◆ **Activity**: Transcribe every line of text in the listing below word for word, and leave the pictures out of your answer.

Segment Start: Data to process

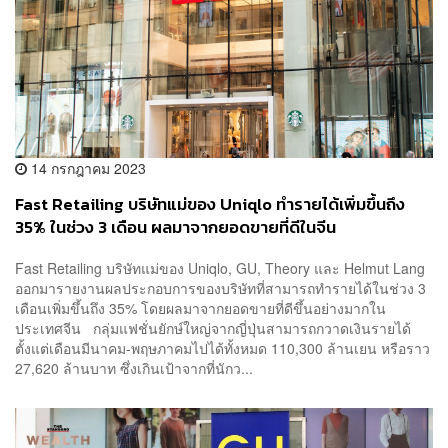
14 กรกฎาคม 2023
Fast Retailing บริษัทแม่ของ Uniqlo ทำรายได้เพิ่มขึ้นถึง
35% ในช่วง 3 เดือน ผลมาจากยอดขายที่ดีในจีน
Fast Retailing บริษัทแม่ของ Uniqlo, GU, Theory และ Helmut Lang
ออกมารายงานผลประกอบการของบริษัทที่สามารถทำรายได้ในช่วง 3
เดือนเพิ่มขึ้นถึง 35% โดยผลมาจากยอดขายที่ดีขึ้นอย่างมากใน
ประเทศจีน กลุ่มแฟชั่นยักษ์ใหญ่จากญี่ปุ่นสามารถกวาดเงินรายได้
ตั้งแต่เดือนมีนาคม-พฤษภาคมไปได้ทั้งหมด 110,300 ล้านเยน หรือราว
27,620 ล้านบาท ซึ่งเกินเป้าจากที่นักว...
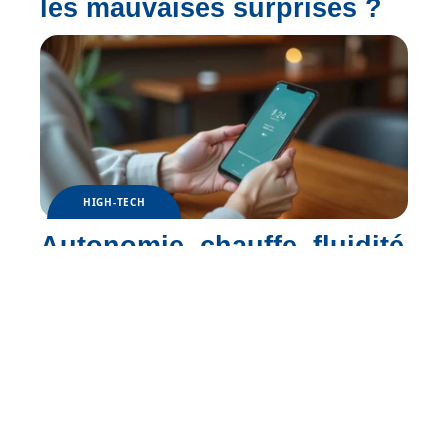
les mauvaises surprises ?
HIGH-TECH
Autonomie, chauffe, fluidité
: la vérité sur le Google
Pixel 8a au quotidien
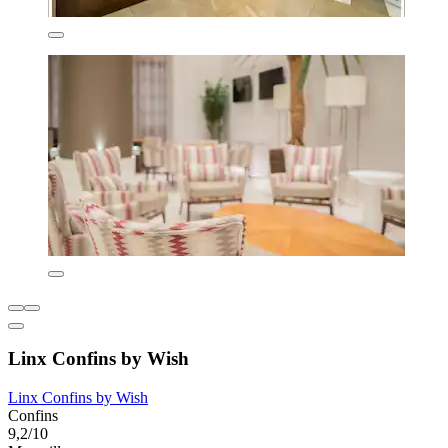
Linx Confins by Wish
Linx Confins by Wish
Confins
9,2/10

Segment End: Data to process

◆ **Your response**:
14 กรกฎาคม 2023
Fast Retailing บริษัทแม่ของ Uniqlo ทำรายได้เพิ่มขึ้นถึง
35% ในช่วง 3 เดือน ผลมาจากยอดขายที่ดีในจีน
Fast Retailing บริษัทแม่ของ Uniqlo, GU, Theory และ Helmut Lang
ออกมารายงานผลประกอบการของบริษัทที่สามารถทำรายได้ในช่วง 3
เดือนเพิ่มขึ้นถึง 35% โดยผลมาจากยอดขายที่ดีขึ้นอย่างมากใน
ประเทศจีน กลุ่มแฟชั่นยักษ์ใหญ่จากญี่ปุ่นสามารถกวาดเงินรายได้
ตั้งแต่เดือนมีนาคม-พฤษภาคมไปได้ทั้งหมด 110,300 ล้านเยน หรือราว
27,620 ล้านบาท ซึ่งเกินเป้าจากที่นักว...
les mauvaises surprises ?
HIGH-TECH
Autonomie, chauffe, fluidité
: la vérité sur le Google
Pixel 8a au quotidien
Linx Confins by Wish
Linx Confins by Wish
Confins
9,2/10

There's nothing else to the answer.